## BRIEF
Could you set down exactly the lines of the data below, starting at the one that holds "- Azureでも同様にVMの開始など" and ending at the one that holds "##### コミュティの活動は大事", both included, and only those?

........

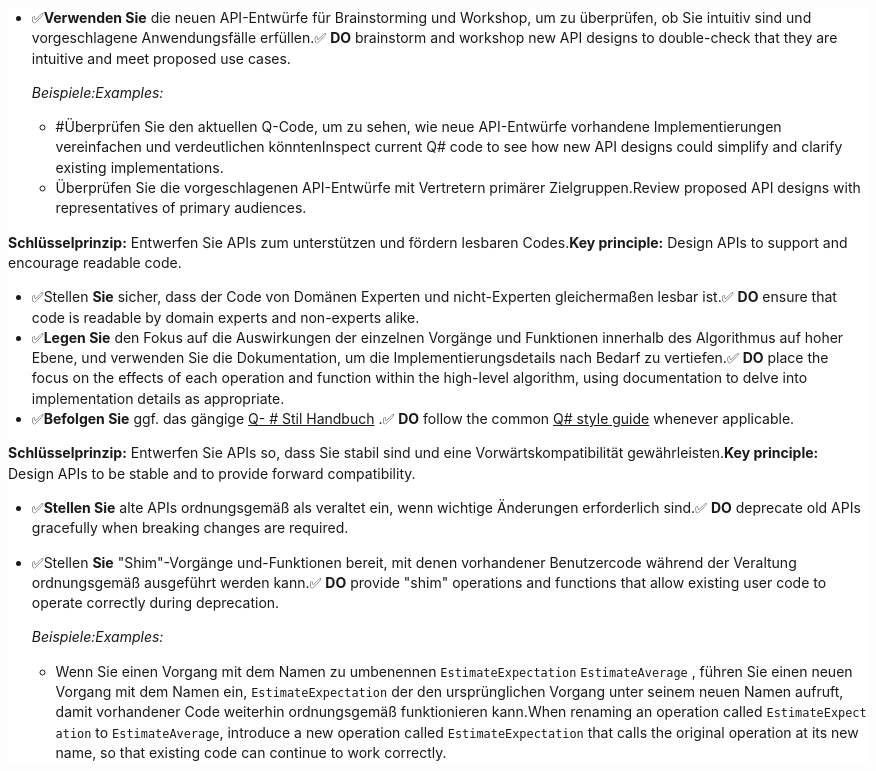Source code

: - <span data-ttu-id="9a4db-122">✅**Verwenden Sie** die neuen API-Entwürfe für Brainstorming und Workshop, um zu überprüfen, ob Sie intuitiv sind und vorgeschlagene Anwendungsfälle erfüllen.</span><span class="sxs-lookup"><span data-stu-id="9a4db-122">✅ **DO** brainstorm and workshop new API designs to double-check   that they are intuitive and meet proposed use cases.</span></span>

  <span data-ttu-id="9a4db-123">*Beispiele:*</span><span class="sxs-lookup"><span data-stu-id="9a4db-123">*Examples:*</span></span>
  - <span data-ttu-id="9a4db-124">\#Überprüfen Sie den aktuellen Q-Code, um zu sehen, wie neue API-Entwürfe vorhandene Implementierungen vereinfachen und verdeutlichen könnten</span><span class="sxs-lookup"><span data-stu-id="9a4db-124">Inspect current Q\# code to see how new API designs could   simplify and clarify existing implementations.</span></span>
  - <span data-ttu-id="9a4db-125">Überprüfen Sie die vorgeschlagenen API-Entwürfe mit Vertretern primärer Zielgruppen.</span><span class="sxs-lookup"><span data-stu-id="9a4db-125">Review proposed API designs with representatives of primary   audiences.</span></span>

<span data-ttu-id="9a4db-126">**Schlüsselprinzip:** Entwerfen Sie APIs zum unterstützen und fördern lesbaren Codes.</span><span class="sxs-lookup"><span data-stu-id="9a4db-126">**Key principle:** Design APIs to support and encourage readable code.</span></span>

- <span data-ttu-id="9a4db-127">✅Stellen **Sie** sicher, dass der Code von Domänen Experten und nicht-Experten gleichermaßen lesbar ist.</span><span class="sxs-lookup"><span data-stu-id="9a4db-127">✅ **DO** ensure that code is readable by domain experts and   non-experts alike.</span></span>
- <span data-ttu-id="9a4db-128">✅**Legen Sie** den Fokus auf die Auswirkungen der einzelnen Vorgänge und Funktionen innerhalb des Algorithmus auf hoher Ebene, und verwenden Sie die Dokumentation, um die Implementierungsdetails nach Bedarf zu vertiefen.</span><span class="sxs-lookup"><span data-stu-id="9a4db-128">✅ **DO** place the focus on the effects of each operation and   function within the high-level algorithm, using documentation to   delve into implementation details as appropriate.</span></span>
- <span data-ttu-id="9a4db-129">✅**Befolgen Sie** ggf. das gängige [Q- \# Stil Handbuch](xref:microsoft.quantum.contributing.style) .</span><span class="sxs-lookup"><span data-stu-id="9a4db-129">✅ **DO** follow the common [Q\# style guide](xref:microsoft.quantum.contributing.style) whenever applicable.</span></span>

<span data-ttu-id="9a4db-130">**Schlüsselprinzip:** Entwerfen Sie APIs so, dass Sie stabil sind und eine Vorwärtskompatibilität gewährleisten.</span><span class="sxs-lookup"><span data-stu-id="9a4db-130">**Key principle:** Design APIs to be stable and to provide forward compatibility.</span></span>

- <span data-ttu-id="9a4db-131">✅**Stellen Sie** alte APIs ordnungsgemäß als veraltet ein, wenn wichtige Änderungen erforderlich sind.</span><span class="sxs-lookup"><span data-stu-id="9a4db-131">✅ **DO** deprecate old APIs gracefully when breaking changes are   required.</span></span>

- <span data-ttu-id="9a4db-132">✅Stellen **Sie** "Shim"-Vorgänge und-Funktionen bereit, mit denen vorhandener Benutzercode während der Veraltung ordnungsgemäß ausgeführt werden kann.</span><span class="sxs-lookup"><span data-stu-id="9a4db-132">✅ **DO** provide "shim" operations and functions that allow   existing user code to operate correctly during deprecation.</span></span>

  <span data-ttu-id="9a4db-133">*Beispiele:*</span><span class="sxs-lookup"><span data-stu-id="9a4db-133">*Examples:*</span></span>
  - <span data-ttu-id="9a4db-134">Wenn Sie einen Vorgang mit dem Namen zu umbenennen `EstimateExpectation`   `EstimateAverage` , führen Sie einen neuen Vorgang mit dem Namen ein,   `EstimateExpectation` der den ursprünglichen Vorgang unter seinem neuen Namen aufruft, damit vorhandener Code weiterhin ordnungsgemäß funktionieren kann.</span><span class="sxs-lookup"><span data-stu-id="9a4db-134">When renaming an operation called `EstimateExpectation` to   `EstimateAverage`, introduce a new operation called   `EstimateExpectation` that calls the original operation at   its new name, so that existing code can continue to work   correctly.</span></span>
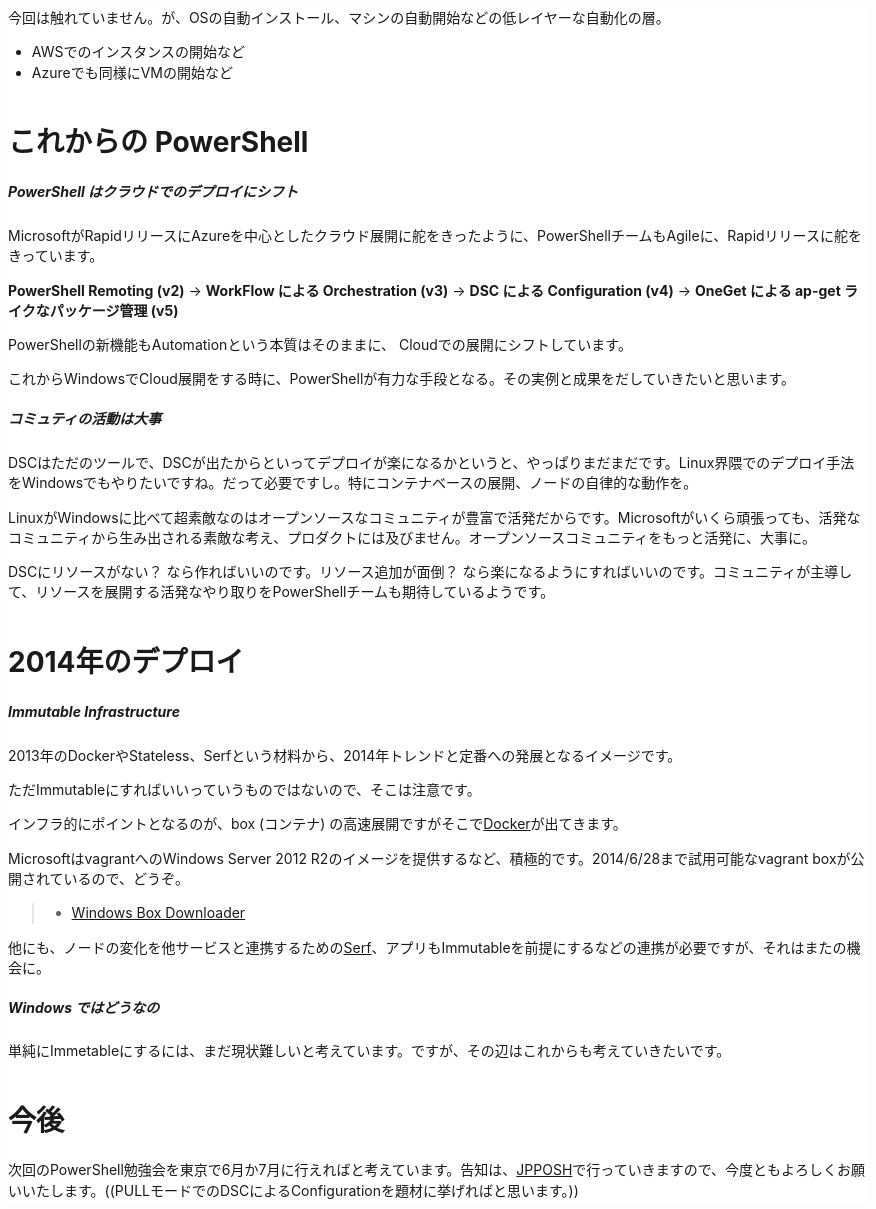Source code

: 今回は触れていません。が、OSの自動インストール、マシンの自動開始などの低レイヤーな自動化の層。

- AWSでのインスタンスの開始など
- Azureでも同様にVMの開始など

# これからの PowerShell

##### PowerShell はクラウドでのデプロイにシフト

MicrosoftがRapidリリースにAzureを中心としたクラウド展開に舵をきったように、PowerShellチームもAgileに、Rapidリリースに舵をきっています。

**PowerShell Remoting (v2)** → **WorkFlow による Orchestration (v3)** → **DSC による Configuration (v4)** → **OneGet による ap-get ライクなパッケージ管理 (v5)**

PowerShellの新機能もAutomationという本質はそのままに、 Cloudでの展開にシフトしています。

これからWindowsでCloud展開をする時に、PowerShellが有力な手段となる。その実例と成果をだしていきたいと思います。

##### コミュティの活動は大事

DSCはただのツールで、DSCが出たからといってデプロイが楽になるかというと、やっぱりまだまだです。Linux界隈でのデプロイ手法をWindowsでもやりたいですね。だって必要ですし。特にコンテナベースの展開、ノードの自律的な動作を。

LinuxがWindowsに比べて超素敵なのはオープンソースなコミュニティが豊富で活発だからです。Microsoftがいくら頑張っても、活発なコミュニティから生み出される素敵な考え、プロダクトには及びません。オープンソースコミュニティをもっと活発に、大事に。

DSCにリソースがない？ なら作ればいいのです。リソース追加が面倒？ なら楽になるようにすればいいのです。コミュニティが主導して、リソースを展開する活発なやり取りをPowerShellチームも期待しているようです。

# 2014年のデプロイ

##### Immutable Infrastructure

2013年のDockerやStateless、Serfという材料から、2014年トレンドと定番への発展となるイメージです。

ただImmutableにすればいいっていうものではないので、そこは注意です。

インフラ的にポイントとなるのが、box (コンテナ) の高速展開ですがそこで[Docker](https://www.docker.io/)が出てきます。

MicrosoftはvagrantへのWindows Server 2012 R2のイメージを提供するなど、積極的です。2014/6/28まで試用可能なvagrant boxが公開されているので、どうぞ。

> - [Windows Box Downloader](http://vagrantbox.msopentech.com/)

他にも、ノードの変化を他サービスと連携するための[Serf](http://www.serfdom.io/)、アプリもImmutableを前提にするなどの連携が必要ですが、それはまたの機会に。

##### Windows ではどうなの

単純にImmetableにするには、まだ現状難しいと考えています。ですが、その辺はこれからも考えていきたいです。

# 今後

次回のPowerShell勉強会を東京で6月か7月に行えればと考えています。告知は、[JPPOSH](http://powershellgroup.org/node/429/)で行っていきますので、今度ともよろしくお願いいたします。((PULLモードでのDSCによるConfigurationを題材に挙げればと思います。))
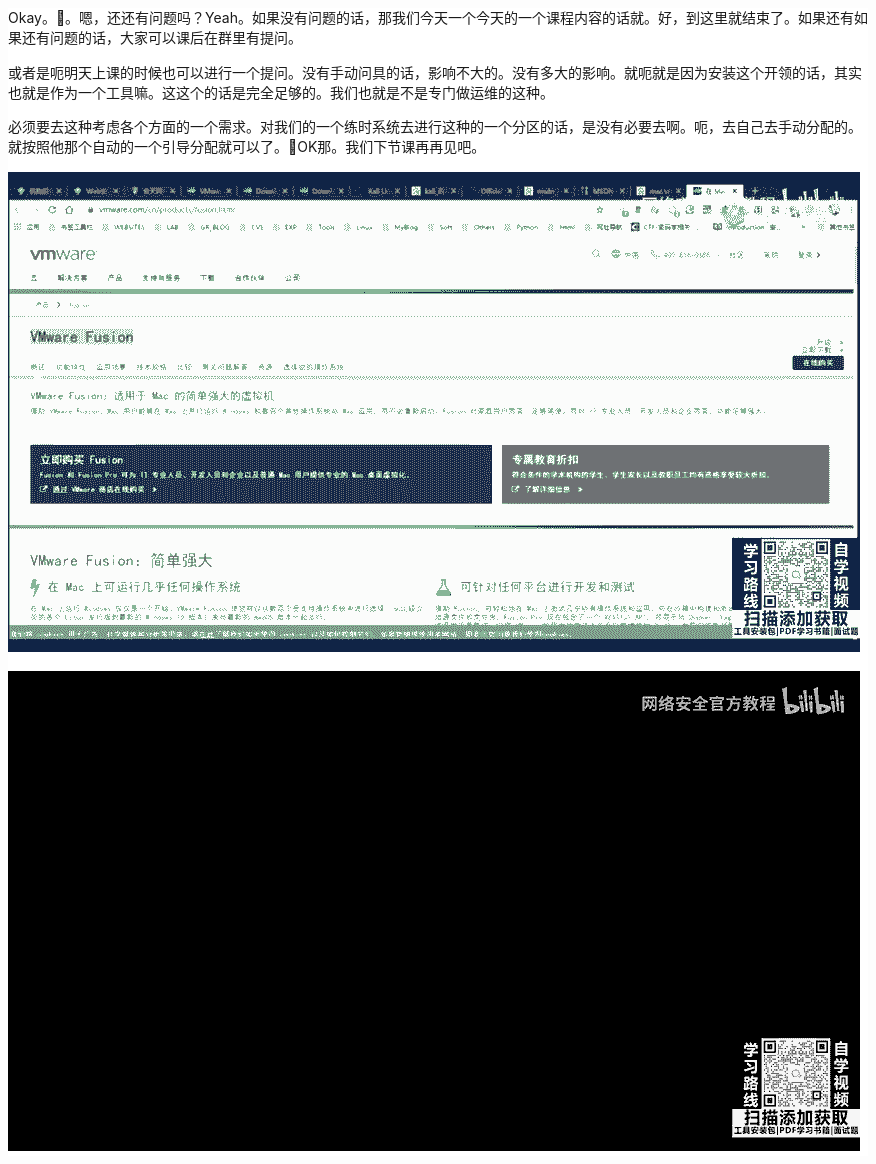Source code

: Okay。🤧。嗯，还还有问题吗？Yeah。如果没有问题的话，那我们今天一个今天的一个课程内容的话就。好，到这里就结束了。如果还有如果还有问题的话，大家可以课后在群里有提问。

或者是呃明天上课的时候也可以进行一个提问。没有手动问具的话，影响不大的。没有多大的影响。就呃就是因为安装这个开领的话，其实也就是作为一个工具嘛。这这个的话是完全足够的。我们也就是不是专门做运维的这种。

必须要去这种考虑各个方面的一个需求。对我们的一个练时系统去进行这种的一个分区的话，是没有必要去啊。呃，去自己去手动分配的。就按照他那个自动的一个引导分配就可以了。🤧OK那。我们下节课再再见吧。



![](img/833c8cbaa1017d93b36bc41f476fb614_111.png)

![](img/833c8cbaa1017d93b36bc41f476fb614_112.png)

........

## COMPLETED TASK
- Azureでも同様にVMの開始など

# これからの PowerShell

##### PowerShell はクラウドでのデプロイにシフト

MicrosoftがRapidリリースにAzureを中心としたクラウド展開に舵をきったように、PowerShellチームもAgileに、Rapidリリースに舵をきっています。

**PowerShell Remoting (v2)** → **WorkFlow による Orchestration (v3)** → **DSC による Configuration (v4)** → **OneGet による ap-get ライクなパッケージ管理 (v5)**

PowerShellの新機能もAutomationという本質はそのままに、 Cloudでの展開にシフトしています。

これからWindowsでCloud展開をする時に、PowerShellが有力な手段となる。その実例と成果をだしていきたいと思います。

##### コミュティの活動は大事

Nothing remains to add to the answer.